Playground Etiquette
When you become an adult, making friends becomes very difficult. When you become a stay-at-home mother, it becomes almost impossible. I have come to realize very few women are stay-at- home moms in my area. My pool of friend choices is very small. Everyone seems to work.
I don’t know what it is about making friends that is so intimidating. Maybe, it’s that I am so out of practice. Maybe it’s because COVID and staying home with my kids made me even more introverted; I forgot how to socialize.
A few months ago, I realized my 3-year-old was extraverted. He enjoys making friends. So, for his sake, I decided to try to make friends myself too. I want to be a good example for him and also give him the ability to make friendships himself. I am not going to force him to be an introvert just because I am. So now we go out more often and I awkwardly say hi to the other moms in the playground. My son asks me “more friends?” a little too often for my taste.
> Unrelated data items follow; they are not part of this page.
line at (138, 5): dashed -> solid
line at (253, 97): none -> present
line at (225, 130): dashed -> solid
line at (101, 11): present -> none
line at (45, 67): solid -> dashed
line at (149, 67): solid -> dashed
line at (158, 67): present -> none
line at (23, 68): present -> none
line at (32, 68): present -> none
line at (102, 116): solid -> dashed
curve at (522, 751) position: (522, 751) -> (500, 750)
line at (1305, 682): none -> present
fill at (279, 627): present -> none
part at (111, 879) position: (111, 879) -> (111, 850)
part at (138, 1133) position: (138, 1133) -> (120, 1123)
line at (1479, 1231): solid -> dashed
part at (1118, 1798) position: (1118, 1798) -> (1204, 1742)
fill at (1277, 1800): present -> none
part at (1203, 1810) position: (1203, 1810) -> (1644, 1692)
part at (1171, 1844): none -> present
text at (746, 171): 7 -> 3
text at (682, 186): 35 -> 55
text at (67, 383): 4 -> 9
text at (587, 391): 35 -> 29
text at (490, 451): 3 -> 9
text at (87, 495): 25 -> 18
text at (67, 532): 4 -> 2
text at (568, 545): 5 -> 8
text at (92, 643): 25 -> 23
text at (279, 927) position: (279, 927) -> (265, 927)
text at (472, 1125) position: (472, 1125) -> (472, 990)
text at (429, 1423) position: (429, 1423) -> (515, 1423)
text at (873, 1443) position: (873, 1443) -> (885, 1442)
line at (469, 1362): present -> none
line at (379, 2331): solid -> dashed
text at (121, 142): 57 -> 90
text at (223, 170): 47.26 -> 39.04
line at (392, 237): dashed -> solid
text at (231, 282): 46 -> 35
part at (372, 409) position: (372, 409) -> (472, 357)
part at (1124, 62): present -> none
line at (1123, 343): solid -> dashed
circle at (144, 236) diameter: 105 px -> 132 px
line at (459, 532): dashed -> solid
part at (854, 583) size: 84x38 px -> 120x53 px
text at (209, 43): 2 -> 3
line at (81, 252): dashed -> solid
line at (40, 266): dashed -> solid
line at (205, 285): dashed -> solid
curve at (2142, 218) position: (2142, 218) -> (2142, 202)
All I want to do is stay in my home where it is safe and I don’t feel like this socially awkward human.
I have one best friend. I trust her with my life. She also is very socially awkward. So I don’t feel embarrassed when my social ques are a little “off.” I have a total of two very close friendships. Neither of them lives in the same state as me, since we moved. And honestly, I am okay with two friends. But my husband tells me I need to socialize more. That it is okay to just have “fun” friends I can hang out with. But I am the type of person who detests small talk. The moment I meet someone I already know your whole life story within one conversation. I’ll be honest, I am so awkward, I don’t even know how to do small talk. My husband says that’s not really normal.
So here I am, working on small talk. Working on making casual friendships. I haven’t discovered what the playground etiquette is yet. Do I make friends with the mom’s that my son is playing with their child or do I just say hi to anyone and see what happens.
Also, what do you do when a kid doesn’t want to play with your child. Part of me gets really upset. Like “what is wrong with my kid, that you don’t want to be his friend.” The other day, we were at the playground and my son wanted to play with this little girl and she told him to go away. He comes to me about to cry. I give this little girl the scariest death glare. I look at her parents, who look to be about 20 years old and just out of high school. They are oblivious to what is going on. So, I just encourage my son to keep trying with someone else or offer him to play with his little brother. Oh, how I hope my youngest is an introvert like me!